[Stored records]
--- Start ---

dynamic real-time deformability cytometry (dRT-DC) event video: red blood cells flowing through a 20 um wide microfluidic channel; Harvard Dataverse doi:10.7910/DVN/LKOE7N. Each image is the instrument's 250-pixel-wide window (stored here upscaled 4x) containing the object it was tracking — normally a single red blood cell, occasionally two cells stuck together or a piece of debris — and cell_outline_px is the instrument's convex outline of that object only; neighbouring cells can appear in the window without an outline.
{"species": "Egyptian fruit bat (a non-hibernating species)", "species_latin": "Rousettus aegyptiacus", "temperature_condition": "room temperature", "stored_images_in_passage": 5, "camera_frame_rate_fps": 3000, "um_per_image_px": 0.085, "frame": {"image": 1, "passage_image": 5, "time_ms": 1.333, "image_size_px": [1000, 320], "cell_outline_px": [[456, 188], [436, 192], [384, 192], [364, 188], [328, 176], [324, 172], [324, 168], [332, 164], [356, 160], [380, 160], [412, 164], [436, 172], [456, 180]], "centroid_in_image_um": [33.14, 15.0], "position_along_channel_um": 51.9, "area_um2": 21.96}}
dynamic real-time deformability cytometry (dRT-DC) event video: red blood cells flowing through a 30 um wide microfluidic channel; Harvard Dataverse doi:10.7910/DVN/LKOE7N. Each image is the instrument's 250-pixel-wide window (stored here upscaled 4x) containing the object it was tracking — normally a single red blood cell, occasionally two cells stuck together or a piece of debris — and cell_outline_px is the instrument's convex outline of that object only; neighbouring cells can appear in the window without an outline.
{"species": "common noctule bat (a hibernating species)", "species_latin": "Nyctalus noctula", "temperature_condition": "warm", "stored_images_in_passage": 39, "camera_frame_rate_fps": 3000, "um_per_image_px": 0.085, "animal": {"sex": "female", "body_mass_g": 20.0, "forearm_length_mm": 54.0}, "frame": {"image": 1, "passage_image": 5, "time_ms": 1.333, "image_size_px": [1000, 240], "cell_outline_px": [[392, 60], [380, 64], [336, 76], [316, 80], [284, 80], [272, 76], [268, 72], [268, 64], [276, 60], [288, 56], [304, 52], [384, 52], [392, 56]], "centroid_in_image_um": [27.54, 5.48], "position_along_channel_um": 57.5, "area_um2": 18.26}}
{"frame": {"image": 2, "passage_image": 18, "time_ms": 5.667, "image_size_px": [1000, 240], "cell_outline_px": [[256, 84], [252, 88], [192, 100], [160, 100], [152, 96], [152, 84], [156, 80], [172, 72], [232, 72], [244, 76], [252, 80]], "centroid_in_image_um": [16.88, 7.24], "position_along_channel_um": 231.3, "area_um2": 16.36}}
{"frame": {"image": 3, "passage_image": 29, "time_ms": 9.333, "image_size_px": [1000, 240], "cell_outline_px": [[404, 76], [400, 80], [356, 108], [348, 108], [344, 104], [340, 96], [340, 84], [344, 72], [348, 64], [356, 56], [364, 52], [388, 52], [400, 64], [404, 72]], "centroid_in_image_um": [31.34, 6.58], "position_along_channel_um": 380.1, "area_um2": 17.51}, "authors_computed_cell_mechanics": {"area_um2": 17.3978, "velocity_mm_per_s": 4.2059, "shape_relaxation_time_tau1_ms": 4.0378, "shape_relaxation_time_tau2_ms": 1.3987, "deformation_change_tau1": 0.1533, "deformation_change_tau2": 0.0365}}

--- End ---

§ WHAT IS NEEDED: Please quote every record above exactly as it appears.

§ ANSWER TO THE PROBLEM:
dynamic real-time deformability cytometry (dRT-DC) event video: red blood cells flowing through a 20 um wide microfluidic channel; Harvard Dataverse doi:10.7910/DVN/LKOE7N. Each image is the instrument's 250-pixel-wide window (stored here upscaled 4x) containing the object it was tracking — normally a single red blood cell, occasionally two cells stuck together or a piece of debris — and cell_outline_px is the instrument's convex outline of that object only; neighbouring cells can appear in the window without an outline.
{"species": "Egyptian fruit bat (a non-hibernating species)", "species_latin": "Rousettus aegyptiacus", "temperature_condition": "room temperature", "stored_images_in_passage": 5, "camera_frame_rate_fps": 3000, "um_per_image_px": 0.085, "frame": {"image": 1, "passage_image": 5, "time_ms": 1.333, "image_size_px": [1000, 320], "cell_outline_px": [[456, 188], [436, 192], [384, 192], [364, 188], [328, 176], [324, 172], [324, 168], [332, 164], [356, 160], [380, 160], [412, 164], [436, 172], [456, 180]], "centroid_in_image_um": [33.14, 15.0], "position_along_channel_um": 51.9, "area_um2": 21.96}}
dynamic real-time deformability cytometry (dRT-DC) event video: red blood cells flowing through a 30 um wide microfluidic channel; Harvard Dataverse doi:10.7910/DVN/LKOE7N. Each image is the instrument's 250-pixel-wide window (stored here upscaled 4x) containing the object it was tracking — normally a single red blood cell, occasionally two cells stuck together or a piece of debris — and cell_outline_px is the instrument's convex outline of that object only; neighbouring cells can appear in the window without an outline.
{"species": "common noctule bat (a hibernating species)", "species_latin": "Nyctalus noctula", "temperature_condition": "warm", "stored_images_in_passage": 39, "camera_frame_rate_fps": 3000, "um_per_image_px": 0.085, "animal": {"sex": "female", "body_mass_g": 20.0, "forearm_length_mm": 54.0}, "frame": {"image": 1, "passage_image": 5, "time_ms": 1.333, "image_size_px": [1000, 240], "cell_outline_px": [[392, 60], [380, 64], [336, 76], [316, 80], [284, 80], [272, 76], [268, 72], [268, 64], [276, 60], [288, 56], [304, 52], [384, 52], [392, 56]], "centroid_in_image_um": [27.54, 5.48], "position_along_channel_um": 57.5, "area_um2": 18.26}}
{"frame": {"image": 2, "passage_image": 18, "time_ms": 5.667, "image_size_px": [1000, 240], "cell_outline_px": [[256, 84], [252, 88], [192, 100], [160, 100], [152, 96], [152, 84], [156, 80], [172, 72], [232, 72], [244, 76], [252, 80]], "centroid_in_image_um": [16.88, 7.24], "position_along_channel_um": 231.3, "area_um2": 16.36}}
{"frame": {"image": 3, "passage_image": 29, "time_ms": 9.333, "image_size_px": [1000, 240], "cell_outline_px": [[404, 76], [400, 80], [356, 108], [348, 108], [344, 104], [340, 96], [340, 84], [344, 72], [348, 64], [356, 56], [364, 52], [388, 52], [400, 64], [404, 72]], "centroid_in_image_um": [31.34, 6.58], "position_along_channel_um": 380.1, "area_um2": 17.51}, "authors_computed_cell_mechanics": {"area_um2": 17.3978, "velocity_mm_per_s": 4.2059, "shape_relaxation_time_tau1_ms": 4.0378, "shape_relaxation_time_tau2_ms": 1.3987, "deformation_change_tau1": 0.1533, "deformation_change_tau2": 0.0365}}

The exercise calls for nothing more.